Mortgage co. goes public amid market downturn

The company that began two decades ago as the mortgage arm of HomeBanc Federal Savings is transitioning into its new status as a publicly traded real estate investment trust.

Atlanta-based HomeBanc Corp. went public July 14, during the same time many mortgage lenders are warning of lay-offs and declining revenues because of the drop off in refinancings. In announcing the completion of its initial public offering of 34.5 million shares of its common stock, the company said it was the largest REIT IPO ever. Yet the circumstances other lenders find themselves in apparently haven’t deterred the company, which closed $5.92 billion in mortgage loans last year.

“We believe that going public at this point as a real estate investment trust should present timely opportunities to grow our company, should increase our access to capital and should provide opportunities to develop new mortgage products,” said Kevin Race, HomeBanc’s president and COO. “Additionally, as a REIT, HomeBanc will hold and service many adjustable rate mortgage products that today are sold into the secondary market. Servicing our adjustable rate products should allow the company to market to customers after loan closing and should help increase our customer retention.”

Shares sold for $7.50 apiece during the company’s initial public offering. Since then, the stock has climbed, and although it has had a few dips, it now trades at about $8.39 a share. That’s about a 12 percent increase in price. The volume of shares traded has fluctuated since the IPO.

Also, last week, the company completed an almost $1 billion public offering of mortgage-backed notes.

Because the company went public just last month, it has not yet released financial data. Second quarter information is set to be released later this year. But of HomeBanc’s 2003 mortgage volume, 67 percent was purchase money. Refinance transactions made up the remainder.

HomeBanc Chairman and CEO Patrick Flood has said the focus on the purchase mortgage market has been the key to prospering at a time when other companies are laying off employees and closing offices. Other companies have chased refinance volume, but HomeBanc’s purchase money focus has allowed it to chart a predictable growth rate, maintaining predictable volume and returns. That in turn has allowed the company to hire responsibly and open new markets.

The company has offices in Georgia, Florida and North Carolina. In March it opened new offices in the Naples-Fort Myers and Sarasota, Fla., areas, as well as in Raleigh, N.C. Each of these offices has between 14 and 18 employees, including loan officers and loan processing and support staffs.

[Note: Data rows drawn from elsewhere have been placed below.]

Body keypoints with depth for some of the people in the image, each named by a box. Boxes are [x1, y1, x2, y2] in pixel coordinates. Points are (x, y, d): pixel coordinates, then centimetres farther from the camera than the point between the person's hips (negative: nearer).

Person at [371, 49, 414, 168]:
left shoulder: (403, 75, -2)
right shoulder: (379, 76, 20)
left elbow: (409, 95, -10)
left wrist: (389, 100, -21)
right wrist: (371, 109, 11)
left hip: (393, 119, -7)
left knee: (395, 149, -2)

HomeBanc began about 20 years ago as part of HomeBanc Federal Savings, which was charted in 1929. By 1992, HomeBanc Federal Savings’ residential mortgage division had grown into one of the largest mortgage loan originators in the Atlanta market.

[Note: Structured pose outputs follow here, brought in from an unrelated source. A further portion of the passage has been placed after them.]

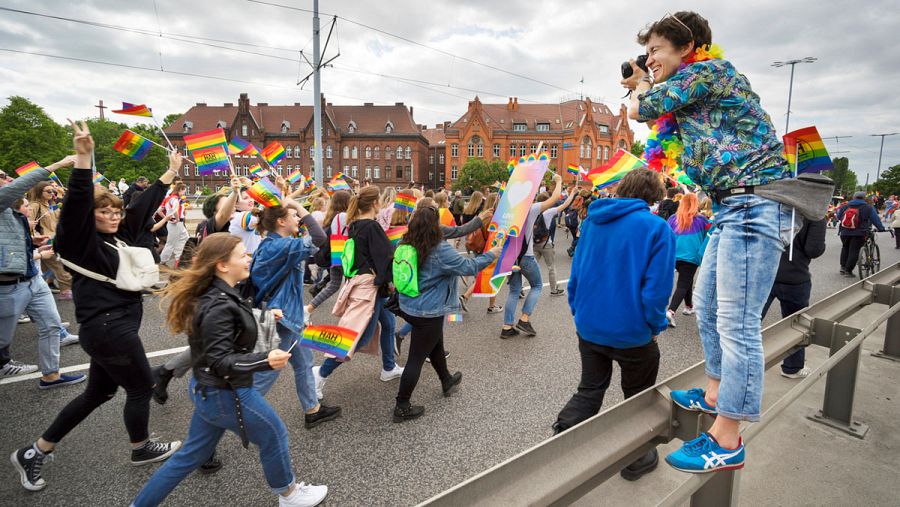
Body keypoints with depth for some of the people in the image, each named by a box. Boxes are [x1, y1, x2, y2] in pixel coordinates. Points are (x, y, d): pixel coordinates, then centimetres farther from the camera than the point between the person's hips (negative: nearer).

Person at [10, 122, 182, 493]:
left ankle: (34, 453, 32)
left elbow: (145, 205, 15)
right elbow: (76, 204, -28)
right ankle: (142, 449, 28)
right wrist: (83, 158, -39)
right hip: (108, 329, -9)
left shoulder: (120, 235, 10)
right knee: (141, 387, 6)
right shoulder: (81, 241, -11)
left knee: (97, 393, 20)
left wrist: (170, 173, 21)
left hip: (114, 327, 9)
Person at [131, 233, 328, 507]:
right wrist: (265, 360, -39)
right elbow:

In 1995, a subsidiary of First Tennessee Bank National Association acquired HomeBanc Federal’s mortgage division. Then in May 2000, the Atlanta-based management of First Tennessee Bank’s mortgage division completed a leveraged buyout of the operations conducted under the HomeBanc Mortgage Corp. name.

HomeBanc Mortgage Corp. is a wholly owned subsidiary of HomeBanc Corp., formed as a Georgia corporation in March as the parent holding company of the mortgage corporation.

The transition from private to public company so far has been smooth, Race said. A few new faces have joined the company’s executive suite and finance area, but that’s about it in terms of large changes, he said.

One of those new faces is Nicolas Chater, newly hired chief financial officer for the mortgage corporation. Before joining HomeBanc Mortgage, Chater was a CFO for eight years with several business units of Cap Gemini Ernst & Young, a worldwide management and information technology consultancy.